==== 正文 ====
音乐研究

音乐研究

音乐文学视野中的汉乐府诗本体特征

杜运通(潮州,广东韩山师范学院中文系,521041)

摘要:汉乐府诗是我国古代音乐文学的翘楚之作,具有诗歌文本和演唱文本的双重属性,处于歌唱、舞蹈状态的诗歌表演才是汉乐府诗的最终完成态。在现今的文学史和相关研究成果中,主要着眼于它的思想价值和文学艺术的表现,而漠视了它的乐舞文化的主体性。本文从音乐文学的视野,深入探讨了汉乐府文本载体的多元性、叙事描写的再现性、浪漫传奇的多变性、传播方式的演唱性和语言通俗的普适性等本体特征,这对于正确认识我国古代诗歌的本真面貌和丰富诗学理论的内涵都有着重要意义。
====
■ 任务说明:
(a) 正文中说，汉乐府诗的最终完成态是什么？
(b) 请接着谈汉乐府诗的正文末句往下续写。
材料与正文无关，需单独看待。
==== 所给材料 ====
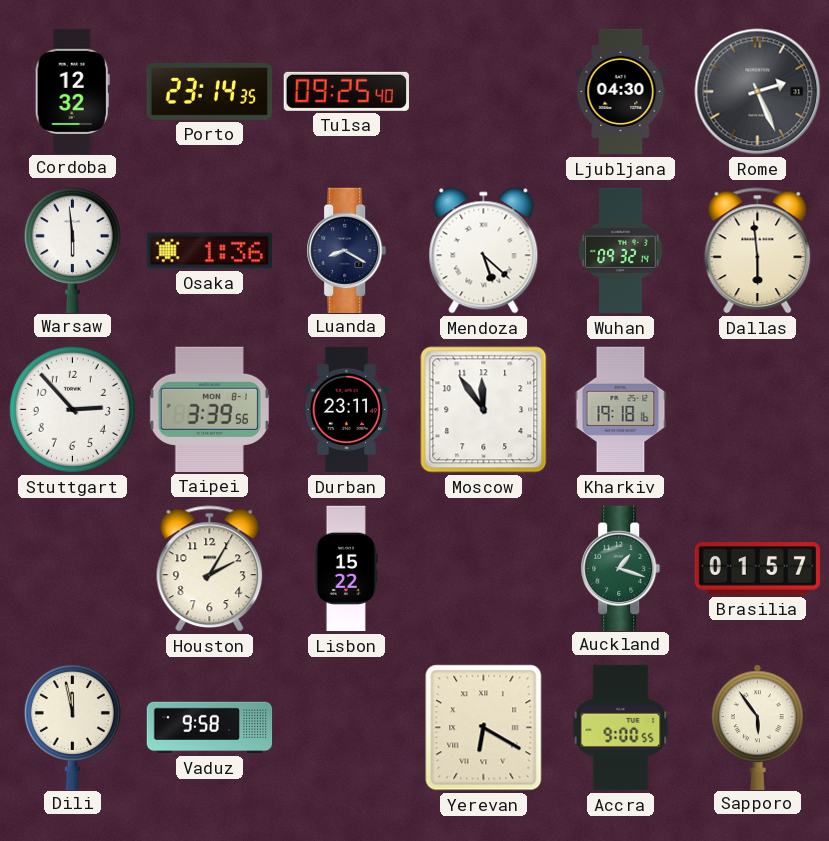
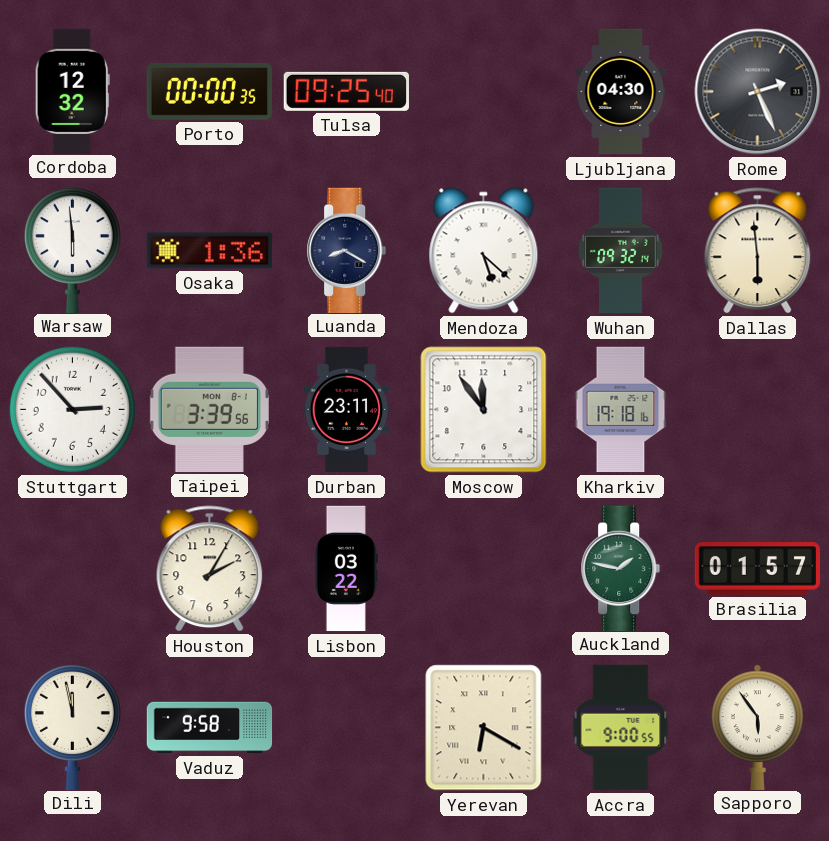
Porto: 23:14 -> 00:00
Lisbon: 15:22 -> 03:22
Auckland: 1:18 -> 1:47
====
■ 各题答案:
(a) 处于歌唱、舞蹈状态的诗歌表演。

(b)
关键词:汉乐府诗 音乐文学 文本多元 叙事再现 浪漫传奇 演唱传播 通俗普适

作者简介:杜运通,男,河南洛阳人,现为广东韩山师范学院中文系教授、硕士生导师。

汉乐府诗是汉代诗歌的菁华,是我国诗歌发展史上继《诗经》、楚辞之后的第三块里程碑。也是我国古代音乐文学的翘楚之作,具有音乐与文学的双重属性,是我国古代诗歌中诗学和音乐学相交融的一种新范本。从两汉人文背景的实际状况来看,汉乐府诗原初喜闻乐见的音乐演唱的愉悦功能要远远高于它的思想教化的文学功能,其诗歌的语言要素是为歌舞艺术的表演服务的,因此,才有“乐府重声不重辞”之说。或者换句话说,汉乐府诗的本真面目就是一种演唱艺术的语言载体。但在现今的文学史和相关的研究成果中,主要着眼于它的思想价值和文学艺术的表现,而漠视了它的乐舞文化的主体性,给受众以舍本逐末、以偏赅全之嫌。本文拟从音乐文学视野探讨汉乐府诗的本体特征,这对于正确认识我国古代诗歌的本来面貌和丰富诗学理论的内涵都有着重要意义。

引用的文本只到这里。